Trafik kazası nedeniyle tazminat davası, Tazminat talepleri MADDİ ve MANEVİ tazminat olmak üzere ikiye ayrılmaktadır. Trafik kazası nedeniyle tazminat davası; bedensel zararlar ile malvarlığına gelen zararların giderilmesi amacıyla, zarara uğrayan kişi tarafından trafik kazasında sorumluluğu bulunan kişilere karşı açılabilmektedir. Trafik kazasından kaynaklı tazminat davalarının esası Türk Borçlar Kanununun 49. Maddesine yani haksız fiile dayanmaktadır. Ayrıca kaza sebebiyle bizzat bedensel veya malvarlığına ilişkin zarara uğrayanlar dışında, zarara uğrayan kişinin desteğinden yoksun kalan kişilerin de tazminat hakkı bulunmaktadır. Bu tazminatın adı ise “DESTEKTEN YOKSUN KALMA TAZMİNATI”dır. Mesela trafik kazasında oğlunu veya anne babasını kaybeden bir kişinin, kaybettiği yakınının desteğinden yoksun kaldığı için Destekten yoksun kalma tazminatı ve yaşamış olduğu elem, üzüntü nedeniyle Manevi Tazminat talep etme hakkı bulunmaktadır. Bu hususlara ilişkin iş ve işlemlerin yürütülmesinde dikkat edilmesi gereken noktaların bulunması ve ciddi derecede hukuki bilgi gerektirdiği için AVUKATLA GÖRÜŞEREK HUKUKİ YARDIM ALMANİZ FAYDALI OLACAKTIR.

Trafik kazalarının ardından açılacak olan tazminat davalarında yetki hususunu incelemek gerekirse:

-Davalılardan herhangi birisinin ikametgahı mahkemesinde (HMK md.6).

-Trafik kazasının meydana geldiği yer mahkemesinde tazminat davası açılabilir (HMK md.16/1).

-Zarar görenin, yani davacının ikametgahı mahkemesinde de açılabilir (HMK md.16/1).

-Trafik sigortası şirketinin merkezinin bulunduğu yer mahkemesinde de maddi ve manevi tazminat davası açılabilir (HMK md.14/2).

Örneğin: Manisa Akhisar ilçesinde meydana gelen bir trafik kazası  nedeniyle açılacak tazminat davası, kazanın meydana geldiği yer olan AKHİSAR MAHKEMELERİNDE açılabileceği gibi kazaya sebep olan davalının ikametgahının bulunduğu yer mahkemesinde veya kazada mağdur olan kişilerin bulunduğu yer mahkemesinde veya Sigorta şirketinin merkezinin bulunduğu yer mahkemesinde de açılabilir.

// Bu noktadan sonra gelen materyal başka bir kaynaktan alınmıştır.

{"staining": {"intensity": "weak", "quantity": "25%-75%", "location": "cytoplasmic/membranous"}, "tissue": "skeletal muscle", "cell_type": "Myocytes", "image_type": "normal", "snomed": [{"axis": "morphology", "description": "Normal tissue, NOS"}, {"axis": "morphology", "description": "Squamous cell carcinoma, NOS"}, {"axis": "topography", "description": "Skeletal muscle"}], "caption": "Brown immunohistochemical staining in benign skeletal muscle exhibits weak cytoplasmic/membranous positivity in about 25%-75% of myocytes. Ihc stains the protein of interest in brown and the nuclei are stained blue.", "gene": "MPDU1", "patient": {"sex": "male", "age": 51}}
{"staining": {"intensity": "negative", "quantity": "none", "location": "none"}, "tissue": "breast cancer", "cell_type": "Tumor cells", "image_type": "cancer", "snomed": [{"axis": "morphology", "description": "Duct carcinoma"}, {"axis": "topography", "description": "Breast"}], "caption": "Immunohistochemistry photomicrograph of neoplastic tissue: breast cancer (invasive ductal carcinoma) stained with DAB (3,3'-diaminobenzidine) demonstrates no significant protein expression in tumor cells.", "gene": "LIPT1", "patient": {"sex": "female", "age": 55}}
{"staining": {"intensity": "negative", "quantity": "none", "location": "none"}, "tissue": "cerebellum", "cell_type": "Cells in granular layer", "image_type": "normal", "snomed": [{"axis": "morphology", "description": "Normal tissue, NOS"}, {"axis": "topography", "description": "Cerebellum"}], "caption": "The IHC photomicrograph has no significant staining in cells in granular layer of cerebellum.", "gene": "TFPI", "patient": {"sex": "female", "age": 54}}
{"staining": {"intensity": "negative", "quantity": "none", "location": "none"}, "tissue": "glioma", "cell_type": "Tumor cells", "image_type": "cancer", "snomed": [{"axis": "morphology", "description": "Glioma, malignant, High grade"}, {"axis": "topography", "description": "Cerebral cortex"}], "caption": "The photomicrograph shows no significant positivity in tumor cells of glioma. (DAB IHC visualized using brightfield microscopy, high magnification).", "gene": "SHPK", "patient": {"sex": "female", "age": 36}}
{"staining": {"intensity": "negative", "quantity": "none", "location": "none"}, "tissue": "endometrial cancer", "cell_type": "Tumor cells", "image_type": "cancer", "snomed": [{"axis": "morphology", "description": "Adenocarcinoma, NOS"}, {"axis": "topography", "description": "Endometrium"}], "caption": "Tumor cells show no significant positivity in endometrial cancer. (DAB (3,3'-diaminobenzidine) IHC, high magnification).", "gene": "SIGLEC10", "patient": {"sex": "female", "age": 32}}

TARİK KAZASIN NEDENİYLE AÇILACAK TAZMİNAT DAVALARINA İLİŞKİN YARGITAY KARARLARINI AŞAGIDA SUNUYORUZ:

YARGITAY 17.Hukuk Dairesi Esas: 2020/ 423 Karar: 2020 / 4669 Karar Tarihi: 09.07.2020

Taraflar arasındaki, trafik kazası nedeniyle tazminat davası üzerine yapılan yargılama sonunda, kararda yazılı nedenlerle davanın kısmen kabulüne ilişkin verilen hüküm, davalı … Turizm ve Tic. Ltd. Şti. vekili tarafından temyiz edilmekle dosya incelendi, gereği düşünüldü:

-K A R A R-
Davacı vekili; davalıların sürücüsü, malik ve trafik sigortacısı olduğu aracın davacılar desteğine çarptığını, desteğin vefat ettiğini belirterek baba Yahya ve anne Emine lehine ayrı ayrı 20.000,00 TL ‘den toplam 40.000,00 TL maddi tazminatın, her bir davacı için ayrı ayrı 50.000,00 TL manevi tazminatın dava tarihinden itibaren işleyecek yasal faizi ile birlikte davalılardan tahsiline karar verilmesini talep ve dava etmiştir.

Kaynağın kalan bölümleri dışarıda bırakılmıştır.